Long-term planning (to 2050) in 2016 should focus on low-cost cities and low-cost city life as world labour costs begin to equalise, i.e. bottom decile wage levels fall. Rather than expensive smart cities, low-cost ‘people cities’ (with big constraints on big data collection and use) should be the key objective. Planning for large-scale infrastructure should focus no further than 2030 because of likely large ‘scale’ changes in Australian city building as technology affects city building and city life.
For example, driverless cars could actually reduce demand for trucks and public transport and increase congestion, backyards could be leased for storage, parking and other purposes, retailing and services could be widely distributed from mixed residential areas (yes, even on sanitised urban fringes). Peer-to-peer lending of equipment, use of garages, short-term stay for close family, etc. could become the norms.
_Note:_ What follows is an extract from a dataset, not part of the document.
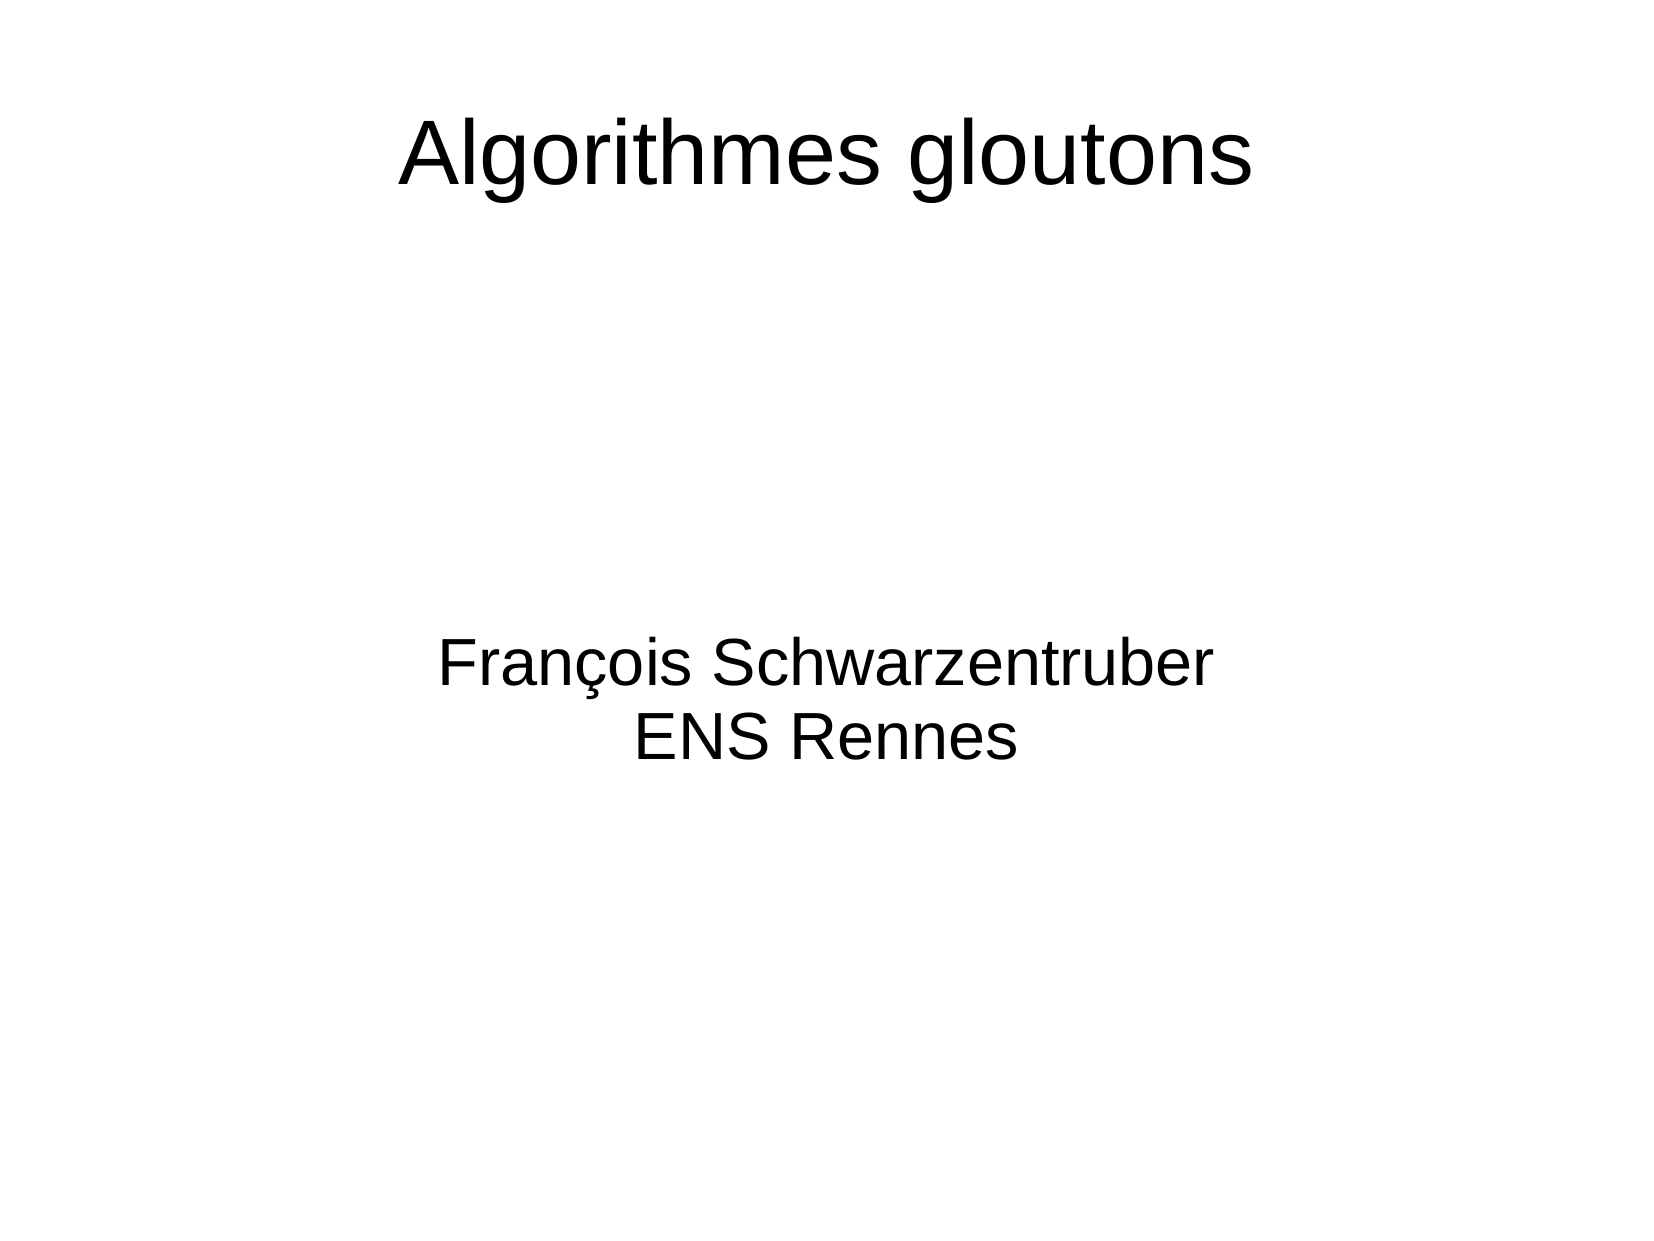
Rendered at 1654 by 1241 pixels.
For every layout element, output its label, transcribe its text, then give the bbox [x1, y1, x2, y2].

subtitle François Schwarzentruber ENS Rennes [82, 290, 1571, 1109]
title Algorithmes gloutons [82, 49, 1571, 257]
That is, initially, the productivity of existing urban form (not necessarily just density) can be significantly increased through the peer to peer and sharing economies.
Economic output, enabled by new technologies, should become a major key performance indicator for residential zones, destroying the mono use ethos that is still dominant in city life and city building in Australia.
Technology and appropriately used big data can extract significantly more value from Australian cities and increase productivity by:
- Optimising vehicle usage through congestion charges and sharing.
- Maximising walking and cycling.
- Variable public transport and parking charges with time of day.
- Private use of public infrastructure e.g. parks and reserves for functions, parties and business with online directions and payments.
- Crowd sourcing funding for local infrastructures.
- Using spare bedrooms (more than 50% of all bedrooms are vacant).
- Encouraging work patterns which reduce peak hour travel.
- Encouraging job mobility.
- Much higher utilisation of existing public infrastructure.
- Developing prosumers as a key entrepreneurial force.